We have officially entered the part of the year where I want to crawl into bed and sleep until spring.
I don't quite think it's seasonal affective disorder, and I would never label it depression, but I do have a problem with lack of motivation at this time of year.
To explain: I currently live at 51˚N in latitude. I leave for work at 7:30am and the sun hasn't come up. I get home work at 5:30pm and the sun has already set. Add to this that the high for the last fortnight has been has been -18˚ celsius (usually more like -25˚) and I'm feeling decidedly unwilling to leave my bed in the morning and more than a little eager for it at night.

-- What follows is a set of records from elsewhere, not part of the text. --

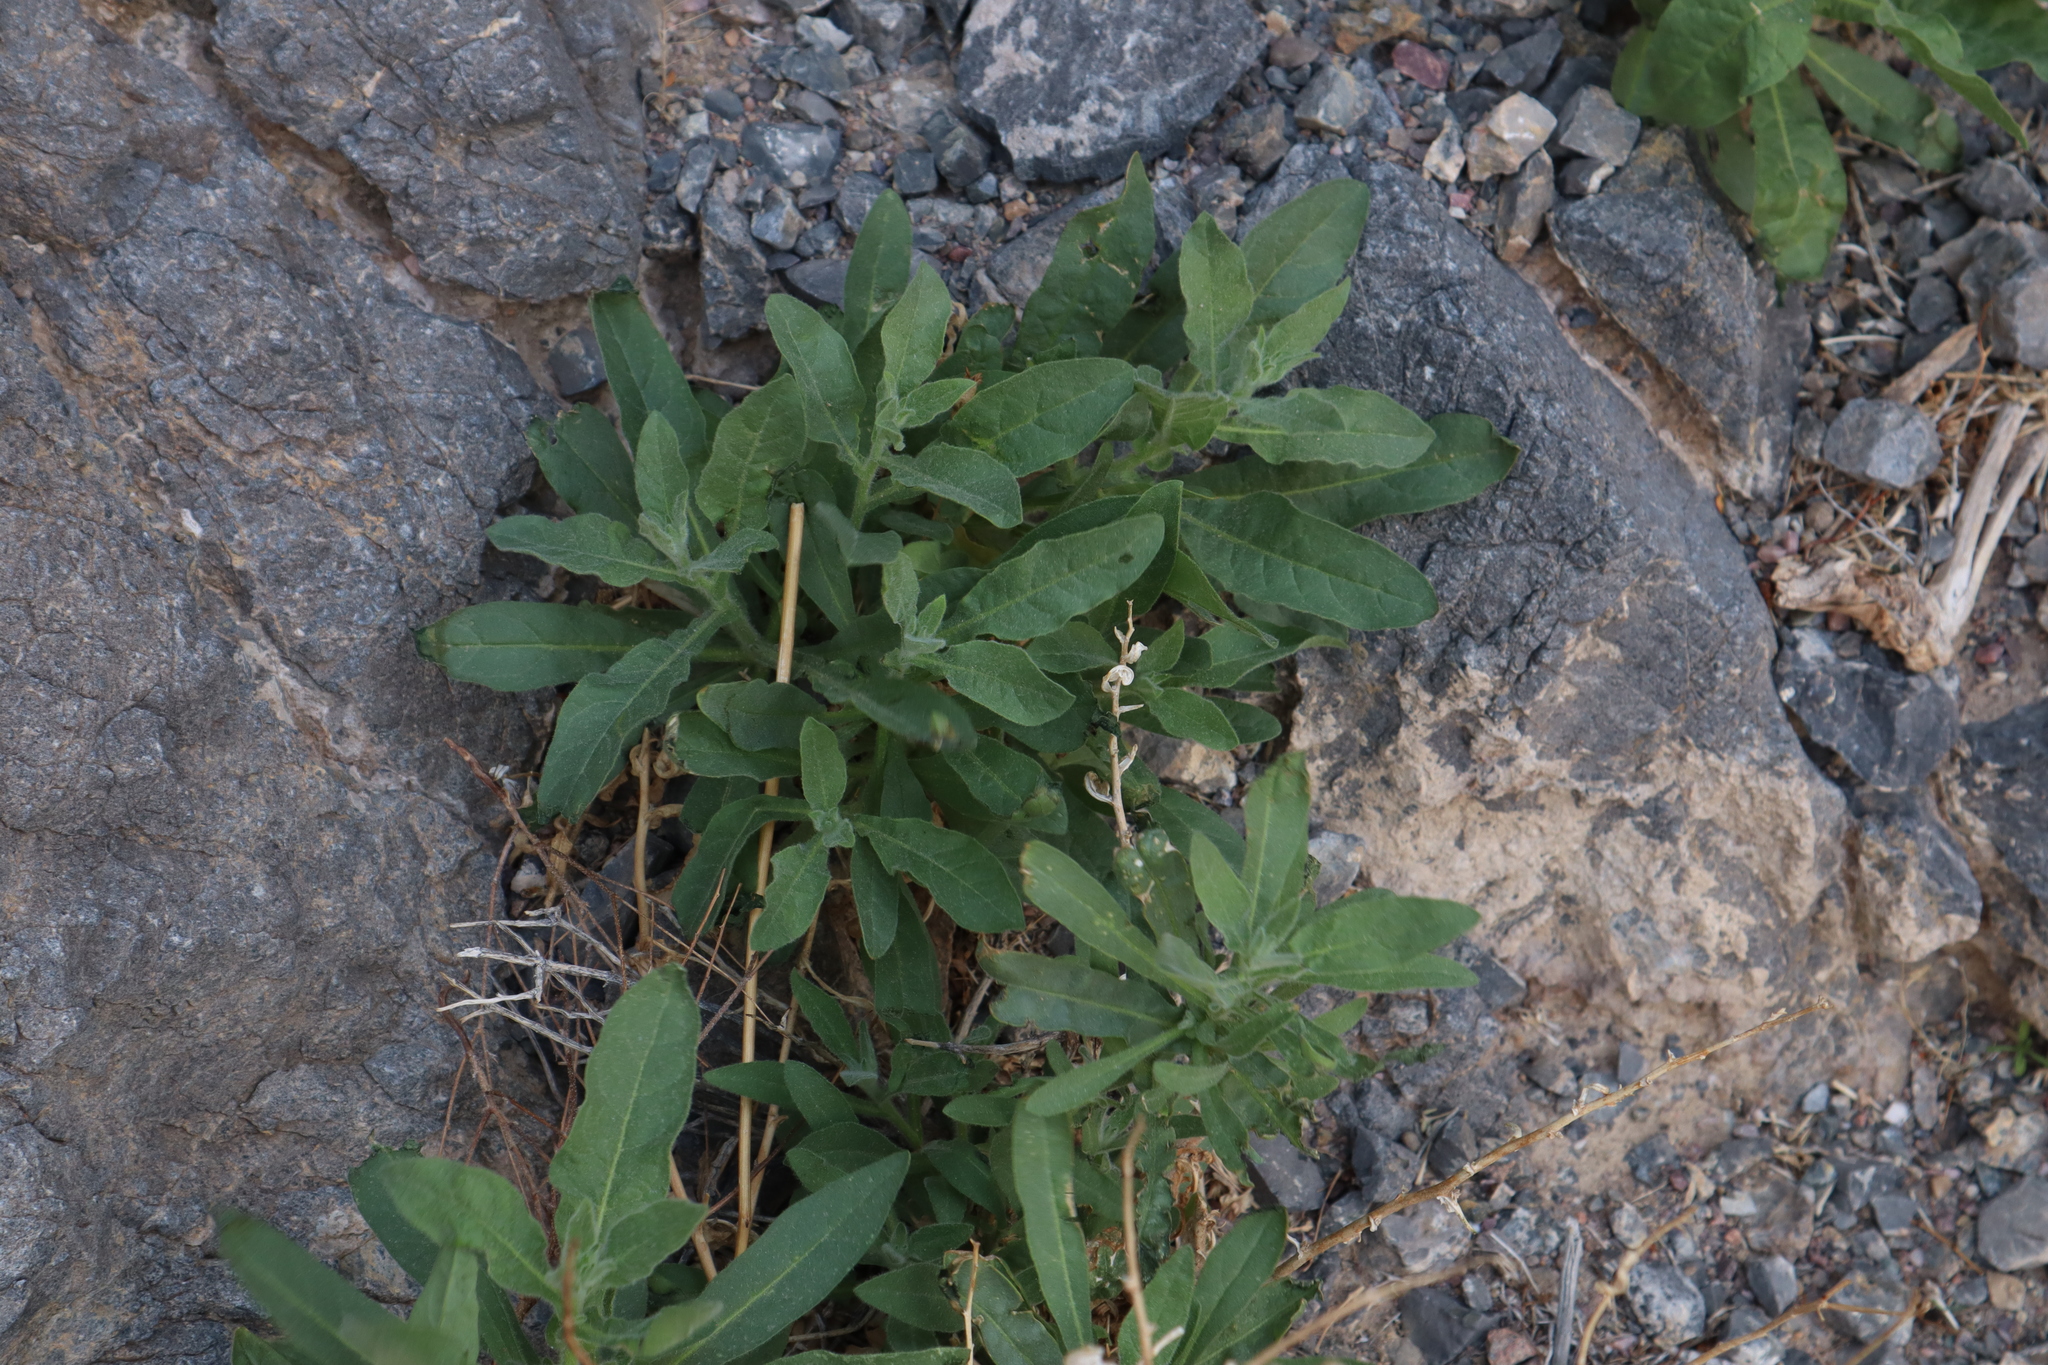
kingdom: Plantae
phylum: Tracheophyta
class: Magnoliopsida
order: Solanales
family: Solanaceae
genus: Nicotiana
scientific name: Nicotiana obtusifolia
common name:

I suppose this is better than cabin fever, which I could understand people experiencing under similar circumstances, but it means I'm getting very little done.
Well no. I've managed to develop a belated and unhealthy obsession with the Stargate franchise. I blame
shelterdowns for getting me onto Stargate: Universe, and iTunes for making the rest so damn accessible. I've watched the (godawful) original movie and the entire first season of SG-1 this weekend (yes, within 48 hours, and from my bed). Luckily for my pocketbook, I let
shelterdowns know of my obsession before I bought more seasons and she has kindly offered the loan of her DVDs.
The other upside to a new television obsession is that I can crochet at the same time, so I finally got some Christmas gifts finished (though getting them in the mail on time might be a challenge) and made excellent progress on the wedding-afghan-that-just-won't-die.
But this, in turn, means that I've not progressed as I should on certain beta reads, or on revisions of
Upon the Seventh Sea Sick Day, despite having promised to deliver it to more than one person by the end of the year.
Which makes my guilt-ridden self want to crawl into bed and sleep until spring.
Cate
PS:
shelterdowns I need Season Two. STAT!